(Extracted page text data)
[Start of Attachment]
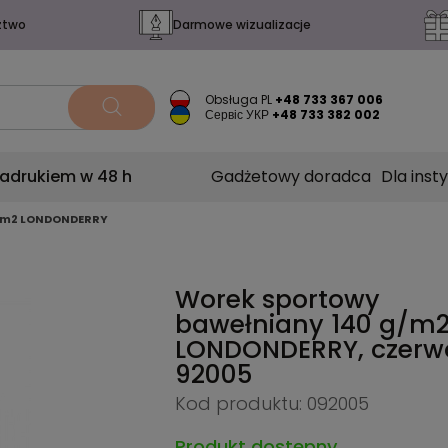
ztwo
Darmowe wizualizacje
Obsługa PL
+48 733 367 006
Сервіс УКР
+48 733 382 002
nadrukiem w 48 h
Gadżetowy doradca
Dla insty
g/m2 LONDONDERRY
Worek sportowy
bawełniany 140 g/m
LONDONDERRY, czerw
92005
Kod produktu: 092005
Produkt dostępny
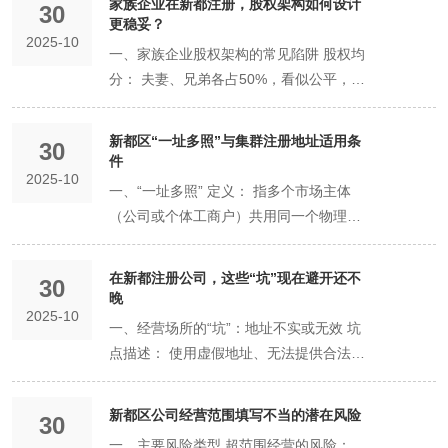
营业执照。 刻制公章（1个工作日）： 凭
仅限于其投资额，个人和家庭的其他财产
提示，依次填写您构思好的名称四要素。
家族企业在新都注册，股权架构如何设计
30
息 准确填写姓名、证件号、职务（如执行
传电子版。相关人员（股东、法人、监事
巧 核心原则：主营优先，关联覆盖 突出
标企业： 产业链上的整机、关键零部件制
都区各产业功能区、众创空间、孵化器提
更稳妥？​
营业执照到公安局备案的刻章点刻制公司
受到保护（法律称为“公司面纱”）。 个人
系统会实时进行智能比对和筛查。 获取结
董事）、联系方式。 联系方式必须准确，
等）需通过「登记注册身份验证」APP完
主营业务： 将公司核心、确定从事的1-3
2025-10
造企业、研发机构、检验检测平台等。 典
供的集中注册地址或工位注册。 所需证
公章、财务章、法人名章等。新都区通常
独资企业： 核心特征： 由个人出资经
果： 通过： 系统即时生成《企业名称自
一、家族企业股权架构的常见陷阱 股权均
用于接收审核信息。 （二）《公司章程》
成实名认证和电子签名。 第三步：领取执
项业务放在前面。这有助于外界快速了解
型代表： 成飞集团、中车集团等龙头企业
明： 由园区管理方或孵化器运营方出具入
为新办企业提供免费刻章服务。 银行开户
营，不具备法人资格。 责任承担：投资人
主申报告知书》，该名称将为您保留20
分： 夫妻、兄弟各占50%，看似公平，实
设计核心条款（需特别关注） 章程不是标
照——企业诞生的正式宣告 材料提交后，
公司的核心竞争力。 覆盖关联业务： 将
入驻，产业链集聚效应显著。 新都智能家
驻协议或地址托管证明。 集群注册地址
（3-5个工作日）： 预约开户银行，银行
承担无限责任。 这意味着，企业的债务就
天，在此期间您应完成公司设立的后续申
则埋下重大决策僵局的隐患，一旦发生分
准文件，以下条款需股东们协商一致后写
即进入审核阶段。 审核与领照： 新都区
与主营业务紧密相关、短期内很可能拓展
居产业城： 产业定位： 聚焦智能家居研
（特定企业适用） 描述： 由新都区认可
会上门核实经营地址，然后开设公司基本
是投资人的个人债务。如果企业财产不足
请。 驳回： 系统会明确告知驳回原因
歧，公司可能陷入瘫痪。 股权与贡献不匹
入： 第八条 股东的权利与义务： 明确分
市场监督管理局的审核人员会对材料的完
的周边业务也一并选上。例如，一家“软件
新都区“一址多照”与集群注册地址适用条
发设计、生产制造、展示体验全产业链。
30
的托管机构（如秘书公司）提供的、可供
存款账户。这是耗时较长的环节。 税务报
以清偿债务，投资人需以其个人的其他财
（如：与“XX公司”重名、字号不规范
配： 仅按出资额或血缘关系分配股权，未
件​
红比例、表决权比例（可约定同股不同
整性、合规性进行审核。在材料齐全、符
开发”公司，可以同时勾选“信息技术咨询
目标企业： 家居制造企业、智能硬件开发
多家企业共同注册的地址。主要适用于无
到（1个工作日内）： 领取执照后30日
产（如家庭房产、存款等）来承担偿还责
2025-10
等），您可根据提示调整后重新申报。
考虑家族成员在公司经营中的实际管理、
权）。 第十二条 股权转让： （关键条
合法定形式的情况下，通常可在1个工作
服务”、“计算机软硬件及辅助设备零
一、“一址多照” 定义： 指多个市场主体
商、工业设计公司、电商直播企业等。 特
需固定经营场所的电子商务、软件开发、
内，需到主管税务机关办理税务登记，核
任。这是大的风险。 二、主体资格与商业
四、常见问题与应对策略 问题一：名称总
技术贡献，导致内部不公，影响积极性。
款） 详细约定股东向股东以外的人转让股
日内完成审核。 结果获取： 审核通过
售”、“网络技术服务”等。 关键技巧：区
（公司或个体工商户）共用同一个物理地
色优势： 拥有“中国西部家居博览城”等展
咨询策划等现代服务业。 所需证明： 与
定税种及发票。此流程可在线完成。 如有
信誉 有限公司： 法律实体独立于股东，
是显示“重名”怎么办？ 策略： 准备3-5个
缺乏退出机制： 未约定家族成员因婚变、
权的条件、其他股东的优先购买权行使细
后，系统会发送通知。您可以选择： 线上
分“一般经营”与“许可经营” 在标准化系统
址作为其注册地址。 适用条件： 地址具
示平台，线上线下融合紧密。 新都物流园
托管机构签订的《地址托管协议》及其资
需要，办理行政许可： 若经营范围涉及前
名称中必须包含“有限责任公司”或“有限公
备选字号，按偏好顺序依次尝试。可以尝
离职、分歧等原因退出时，其股权如何处
则。这是预防未来股东纠纷的「防火
领取电子营业执照： 立即在微信或支付宝
中，每个条目都会明确标注为“一般经营项
备分割条件： 该地址（通常为大型办公
区（依托传化公路港）： 产业定位： 现
质证明。 网络经营场所（仅限个体工商
置或后置审批（如餐饮、医疗），需在开
司”字样。在商业合作中，形式更为正规，
在新都注册公司，这些“坑”现在避开还不
试使用更生僻的字组合、增加字号字数
置（转让、回购），极易引发剧烈冲突。
30
墙」。 第十八条 股东会职权与议事规
小程序中下载、使用。电子执照与纸质执
目”或“许可经营项目”。 一般经营项目：
楼、产业园、众创空间）本身有足够面
代物流、供应链管理、电商仓储。 目标企
户） 描述： 对于仅通过互联网开展经营
晚​
业前办理相应许可证。 总结时间线： 理
更易获得大型客户和合作伙伴的信任。 个
（如三字、四字号）或变换行业表述。 问
股权代持： 出于各种原因，由一名家族成
则： 明确哪些事项需经股东会表决，以及
照具有同等法律效力。 线下领取纸质营业
取得营业执照后即可开展经营，如“技术服
2025-10
积，能够被合理地分割成多个独立的、可
业： 第三方物流公司、电商企业区域分拨
的个体工商户，可以其网店网址作为经营
想短时间： 从线上提交到领取执照，1个
人独资企业： 法律上被视为投资人的延
一、经营场所的“坑”：地址不实或无效 坑
题二：名称核准后，可以修改或转让吗？
员代持其他成员股权，这种不透明的安排
表决通过的比例（如一般事项过半数，重
执照： 前往新都区政务服务中心窗口，领
务”、“咨询”、“销售”等绝大多数项目。 许
编号的办公间或工位。每个分割后的空间
中心、供应链金融企业等。 特色优势：
场所进行登记。 所需证明： 从电商平台
工作日。 考虑到筹备和后续事宜： 从股
伸，名称中不能使用“公司”字样，通常称
点描述： 使用虚假地址、无法提供合法产
策略： 《告知书》一经出具，名称申请人
存在巨大的法律风险和信任风险。 二、稳
大事项三分之二以上）。 第廿二条 利润
取营业执照正、副本。 邮寄送达： 申请
可经营项目： 需取得相关主管部门的批准
应有明确的区分标识。 地址所有者同意：
具备强大的公路物流枢纽功能，物流成本
（如淘宝、拼多多）下载的店铺经营证
东决策开始，到完成所有开业手续（银行
为“中心”、“工作室”、“商行”等。商业形象
权证明的地址、或不符合商业用途的地址
及登记事项不得变更。核准的名称也不得
健股权架构的设计原则与方案 核心原则
分配： 约定利润分配的方式和时间。 材
将纸质执照邮寄到指定地址。 完成这三
文件（许可证）后方可经营。 前置许可：
该地址的产权人（或有权出租方）出具证
和时间优势明显。 二、各园区政策红利对
明。 三、常见问题解答（FAQ） Q1：住
开户、税务报到），合理预期为1-2周。
相对个人化。 三、税收政策差异 有限公
（如普通住宅未办理“住改商”）进行注
转让给其他主体使用。如需变更，需放弃
是：在维护家族和谐的前提下，建立现代
料通用要求： 真实性： 所有信息必须真
步，公司即告合法成立。但请注意，领照
极少数，如设立证券公司，需先取得证券
新都区公司经营范围填写不当的潜在风险​
明，同意该地址用于“一址多照”。 企业间
比分析 虽然各园区政策会动态调整，但其
30
宅可以用作公司注册地址吗？ A： 原则上
这份时间线表明，政府的审批效率已极
司： 企业所得税： 公司利润需缴纳企业
册。 后果： 公司会被列入“经营异常名
该名称后重新申请。 问题三：核名通过就
企业制度，实现所有权、控制权、经营权
实、准确，否则将承担法律责任。 清晰
后还需完成刻制公章、银行开户、税务报
经营许可证。 后置许可： 绝大多数属于
无投资关系： 使用同一地址的企业之间不
红利方向与园区定位紧密相关，具有共性
一、主要风险类型 超范围经营的风险：
不可以。 普通纯住宅性质的房屋不能直接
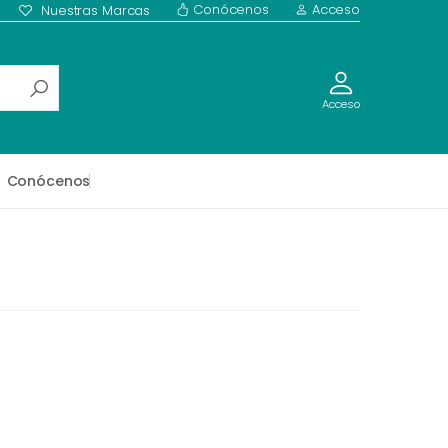
Conócenos
Acceso
Nuestras Marcas
Acceso
Conócenos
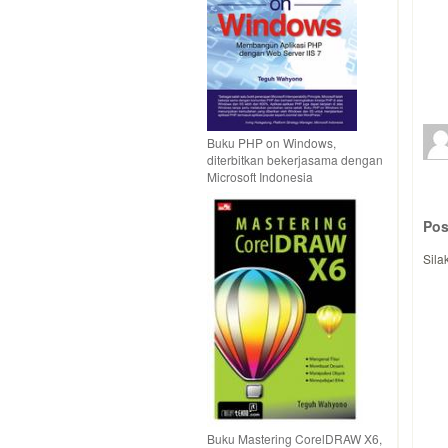
Buku PHP on Windows,
diterbitkan bekerjasama dengan
Microsoft Indonesia
Pos
Sila
Buku Mastering CorelDRAW X6,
[End of Attachment]
● TASK BRIEF
Print from the line containing "Worek sportowy" through the line containing "果： 通过： 系统即时生成《企业名称自" in the data above, exactly as the lines stand, and omit every picture.

● RESPONSE FOR THIS EXERCISE
Worek sportowy
bawełniany 140 g/m
LONDONDERRY, czerw
92005
Kod produktu: 092005
Produkt dostępny
营业执照。 刻制公章（1个工作日）： 凭
仅限于其投资额，个人和家庭的其他财产
提示，依次填写您构思好的名称四要素。
家族企业在新都注册，股权架构如何设计
30
息 准确填写姓名、证件号、职务（如执行
传电子版。相关人员（股东、法人、监事
巧 核心原则：主营优先，关联覆盖 突出
标企业： 产业链上的整机、关键零部件制
都区各产业功能区、众创空间、孵化器提
更稳妥？​
营业执照到公安局备案的刻章点刻制公司
受到保护（法律称为“公司面纱”）。 个人
系统会实时进行智能比对和筛查。 获取结
董事）、联系方式。 联系方式必须准确，
等）需通过「登记注册身份验证」APP完
主营业务： 将公司核心、确定从事的1-3
2025-10
造企业、研发机构、检验检测平台等。 典
供的集中注册地址或工位注册。 所需证
公章、财务章、法人名章等。新都区通常
独资企业： 核心特征： 由个人出资经
果： 通过： 系统即时生成《企业名称自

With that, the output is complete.